Perhaps it’s the title, but at first glance, Milton Friedman’s 1955 essay, “The Role of Government in Education,” seems unassuming. To many Americans, the role of government in education is self-evident and impregnable. So, given public schools are run by the government, an essay on the government’s role in education seems like it would be both obvious (and boring).
In reality, Friedman’s argument was neither obvious nor boring. In “The Role of Government in Education,” Friedman argued that basic free-market principles—such as competition and consumer freedom—should be reintroduced into the education marketplace.
Friedman’s argument was not necessarily new or radical. For the first eight decades after the American Revolution, parents were the primary drivers of what and how their children learned. According to Market Education, written by the late Andrew Coulson, this “unofficial school choice” later dissolved amidst burgeoning anti-Catholic immigrant sentiment and a massive push for mandatory, state-funded, public education.
By the time Friedman wrote “The Role of Government in Education,” state governments essentially had developed monopolies on education, with children assigned to public schools within the district boundaries where they lived. This iron triangle of public schooling—government administration, compulsion and financing of education—had weakened important market forces and limited parents’ power to control their children’s education. Private schools offered an alternative to public school system, but many low- and middle-income families could not afford to pay both the taxes that support public schools and the tuition required of private schools.
So although the history of American education reflects aspects of school choice, education freedom had nearly disappeared by 1955. Children attended their neighborhood public schools even if those schools were a poor fit.
Friedman’s essay argued that parents, not the state, should makes the decisions when it came to their children’s education. Instead of government officials mandating students attend given schools, competition between schools would encourage greater innovation, efficiency, and effectiveness. Parents, untethered from arbitrary school district boundaries, then could vote with their feet. As Friedman put it: “Parents could express their views about schools directly, by withdrawing their children from one school and sending them to another, to a much greater extent than is now possible.”
Friedman’s essay also proposed a voucher program, where the state would take the money that wouldhave been spent to educate students at public schools and give it to parents to cover tuition at a private school of their choice. Fundamentally, he argued to separate the financing of education from the delivery of services.
Friedman’s ideas were first implemented in Wisconsin in 1989 when state Assemblywoman Polly Williams authored the Milwaukee Parental Choice Program, —the first modern-day private school choice legislation. The bipartisan legislation enabled low-income minority families to use vouchers to pay for tuition at the city’s private schools.
Later, 18 states and the District of Columbia launched similar voucher programs. The same number of states now offer tax-credit scholarships, which enable individuals and businesses to receive tax credits for donating to nonprofits that fund private school scholarships.

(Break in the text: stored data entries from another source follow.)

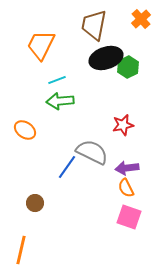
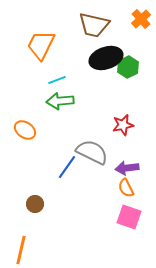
brown trapezoid: rotated 88 degrees counterclockwise
brown circle: moved 1 px down
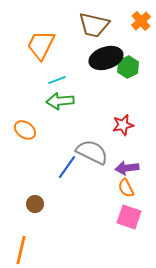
orange cross: moved 2 px down
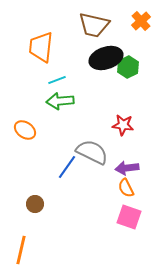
orange trapezoid: moved 2 px down; rotated 20 degrees counterclockwise
red star: rotated 20 degrees clockwise
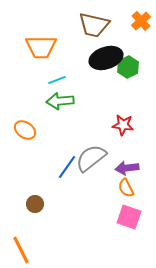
orange trapezoid: rotated 96 degrees counterclockwise
gray semicircle: moved 1 px left, 6 px down; rotated 64 degrees counterclockwise
orange line: rotated 40 degrees counterclockwise
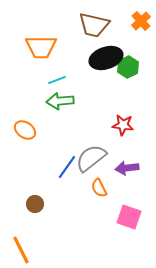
orange semicircle: moved 27 px left
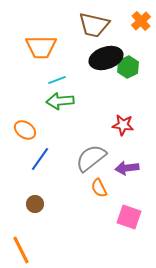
blue line: moved 27 px left, 8 px up
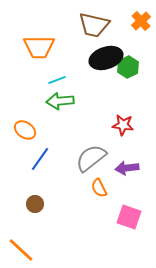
orange trapezoid: moved 2 px left
orange line: rotated 20 degrees counterclockwise
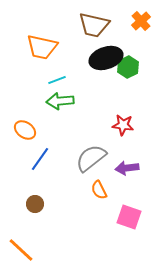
orange trapezoid: moved 3 px right; rotated 12 degrees clockwise
orange semicircle: moved 2 px down
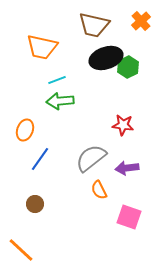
orange ellipse: rotated 75 degrees clockwise
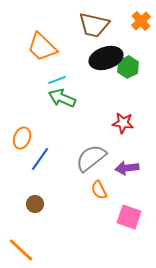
orange trapezoid: rotated 32 degrees clockwise
green arrow: moved 2 px right, 3 px up; rotated 28 degrees clockwise
red star: moved 2 px up
orange ellipse: moved 3 px left, 8 px down
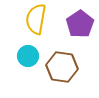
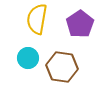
yellow semicircle: moved 1 px right
cyan circle: moved 2 px down
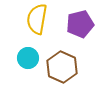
purple pentagon: rotated 20 degrees clockwise
brown hexagon: rotated 16 degrees clockwise
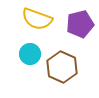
yellow semicircle: rotated 80 degrees counterclockwise
cyan circle: moved 2 px right, 4 px up
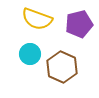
purple pentagon: moved 1 px left
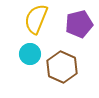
yellow semicircle: moved 1 px left; rotated 92 degrees clockwise
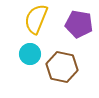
purple pentagon: rotated 24 degrees clockwise
brown hexagon: rotated 12 degrees counterclockwise
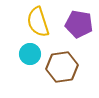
yellow semicircle: moved 2 px right, 3 px down; rotated 40 degrees counterclockwise
brown hexagon: rotated 20 degrees counterclockwise
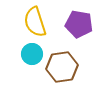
yellow semicircle: moved 3 px left
cyan circle: moved 2 px right
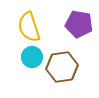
yellow semicircle: moved 6 px left, 5 px down
cyan circle: moved 3 px down
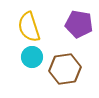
brown hexagon: moved 3 px right, 2 px down
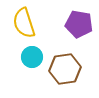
yellow semicircle: moved 5 px left, 4 px up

In 2011—dubbed “the year of school choice” because 12 states passed legislation that either created new school choice programs or expanded programs that already existed—Arizona implemented the county’s first education savings account option.
Education savings accounts allow parents to use taxpayer funds to pay for tuition, tutors, textbooks, and other education expenses. Friedman had suggested this as well during a 2003 interviewin which he spoke of issuing “partial vouchers.”

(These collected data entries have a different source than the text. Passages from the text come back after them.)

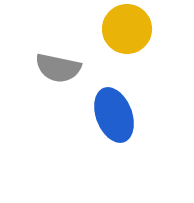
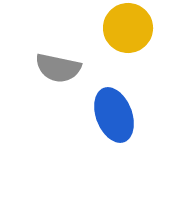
yellow circle: moved 1 px right, 1 px up
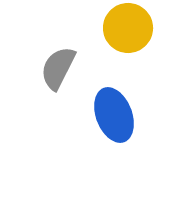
gray semicircle: rotated 105 degrees clockwise
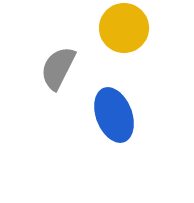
yellow circle: moved 4 px left
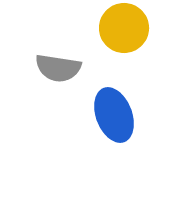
gray semicircle: rotated 108 degrees counterclockwise
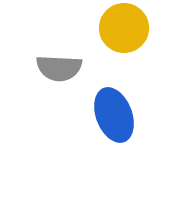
gray semicircle: moved 1 px right; rotated 6 degrees counterclockwise
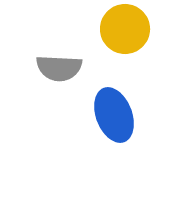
yellow circle: moved 1 px right, 1 px down
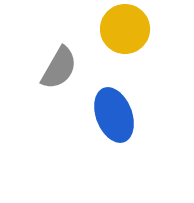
gray semicircle: rotated 63 degrees counterclockwise
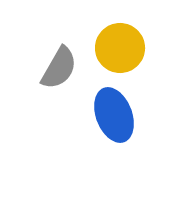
yellow circle: moved 5 px left, 19 px down
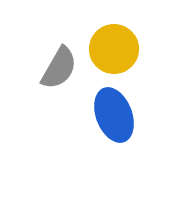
yellow circle: moved 6 px left, 1 px down
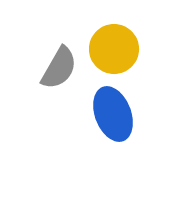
blue ellipse: moved 1 px left, 1 px up
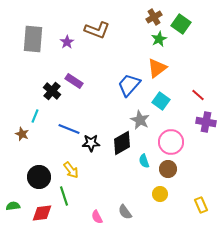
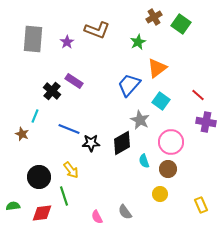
green star: moved 21 px left, 3 px down
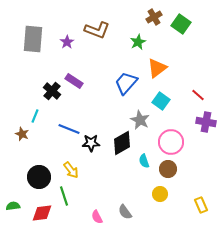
blue trapezoid: moved 3 px left, 2 px up
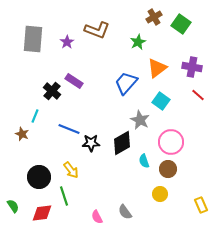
purple cross: moved 14 px left, 55 px up
green semicircle: rotated 64 degrees clockwise
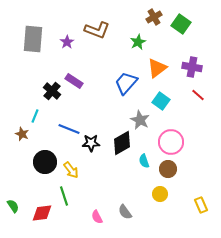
black circle: moved 6 px right, 15 px up
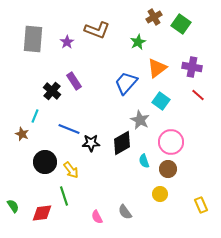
purple rectangle: rotated 24 degrees clockwise
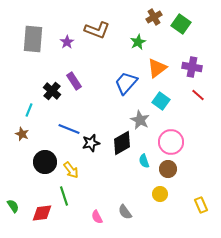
cyan line: moved 6 px left, 6 px up
black star: rotated 12 degrees counterclockwise
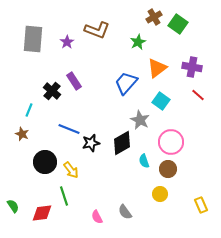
green square: moved 3 px left
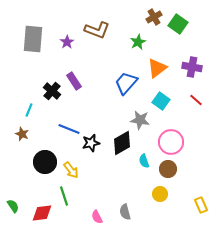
red line: moved 2 px left, 5 px down
gray star: rotated 18 degrees counterclockwise
gray semicircle: rotated 21 degrees clockwise
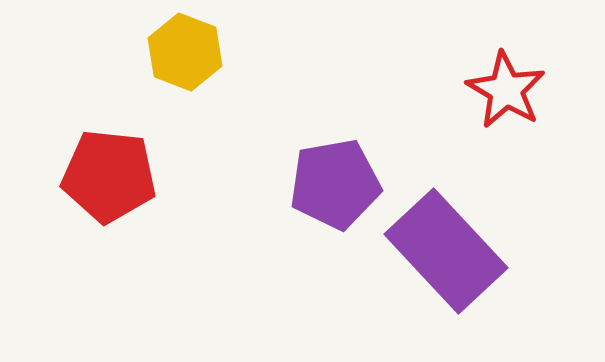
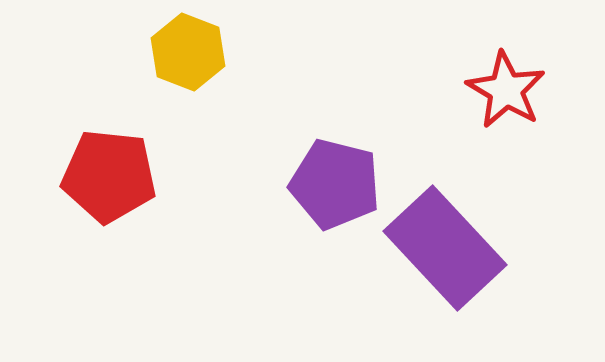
yellow hexagon: moved 3 px right
purple pentagon: rotated 24 degrees clockwise
purple rectangle: moved 1 px left, 3 px up
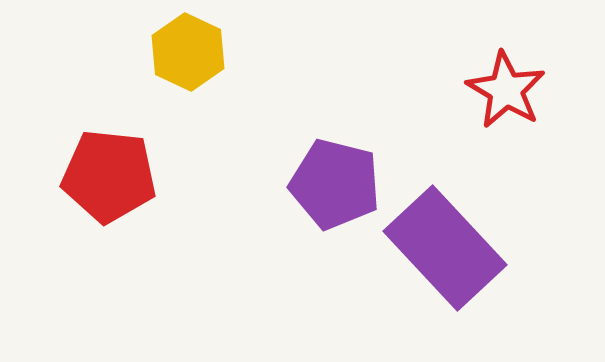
yellow hexagon: rotated 4 degrees clockwise
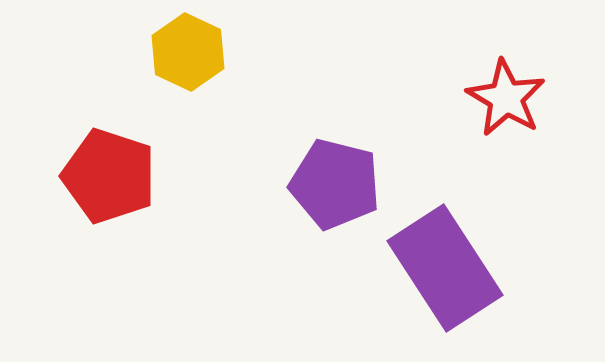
red star: moved 8 px down
red pentagon: rotated 12 degrees clockwise
purple rectangle: moved 20 px down; rotated 10 degrees clockwise
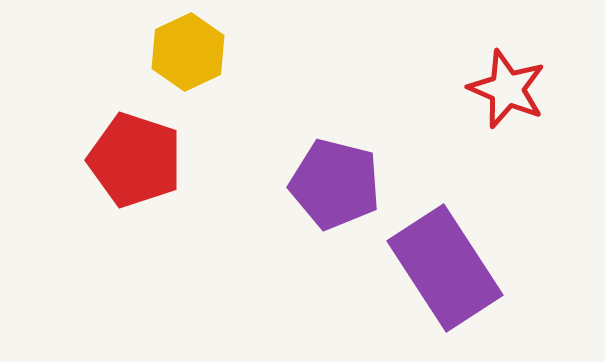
yellow hexagon: rotated 10 degrees clockwise
red star: moved 1 px right, 9 px up; rotated 8 degrees counterclockwise
red pentagon: moved 26 px right, 16 px up
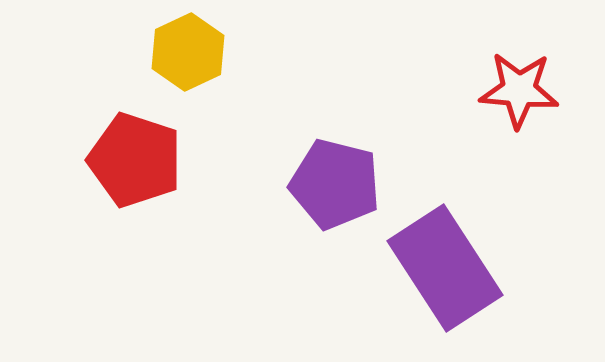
red star: moved 12 px right, 1 px down; rotated 18 degrees counterclockwise
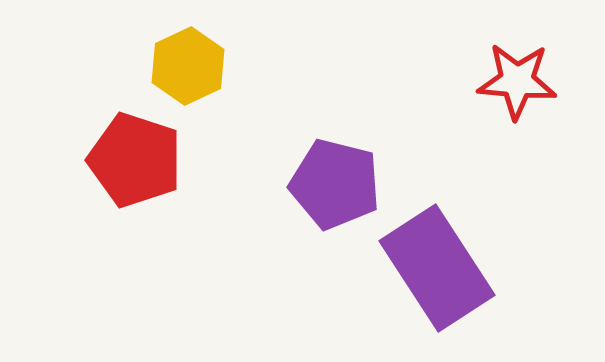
yellow hexagon: moved 14 px down
red star: moved 2 px left, 9 px up
purple rectangle: moved 8 px left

Florida, Tennessee, Mississippi, and North Carolina have since followed Arizona’s lead and implemented their own Education Savings Account options.
Around the same time Milwaukee passed the Milwaukee Parental Choice Program, public charter schools—another key player in the fight for school choice—started to take off. Public charter schools operate with greater autonomy and at less cost than their traditional public school counterparts. Because they are independent from traditional public school curriculum requirements, charter schools can tailor their environments and curricula to their students’ needs.

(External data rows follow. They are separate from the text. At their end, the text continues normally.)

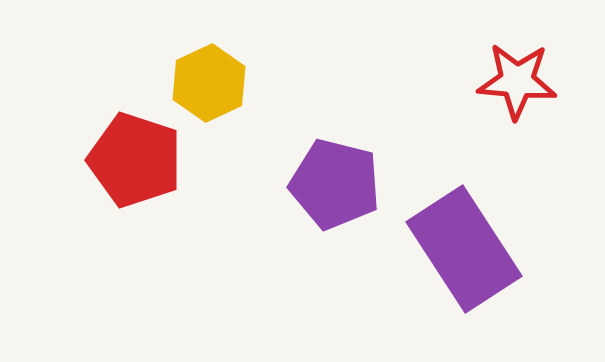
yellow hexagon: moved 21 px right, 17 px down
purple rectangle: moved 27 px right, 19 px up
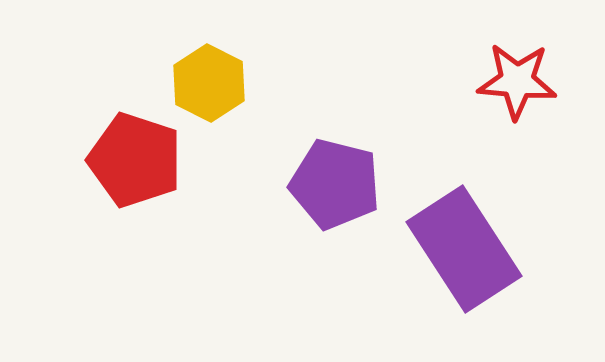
yellow hexagon: rotated 8 degrees counterclockwise
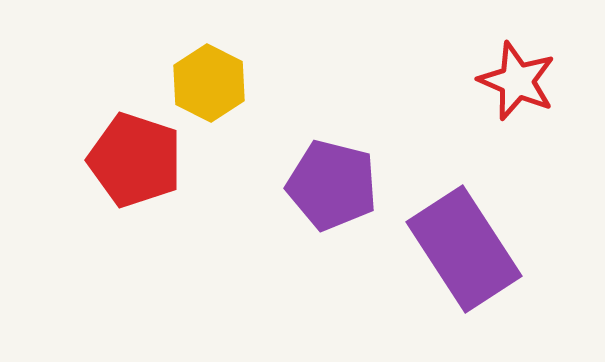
red star: rotated 18 degrees clockwise
purple pentagon: moved 3 px left, 1 px down
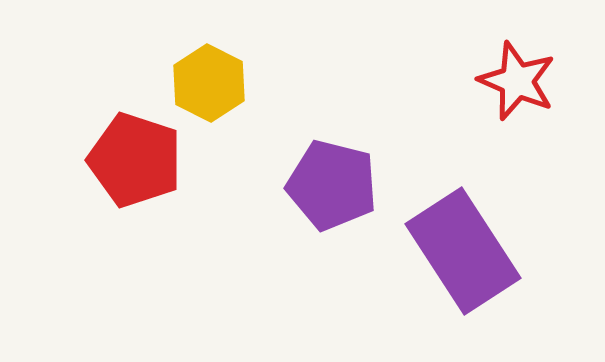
purple rectangle: moved 1 px left, 2 px down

Despite these gains, pushback continues. Just last week, the U.S. Supreme Court heard a case that dealt with tax-credit scholarship programs. The case’s ruling, which is expected this summer, could shape the future of the school choice discussion in the United States.
But Friedman’s legacy endures, and this year’s National School Choice Week is a reminder that progress continues, but by no means is the fight for authentic education freedom over yet.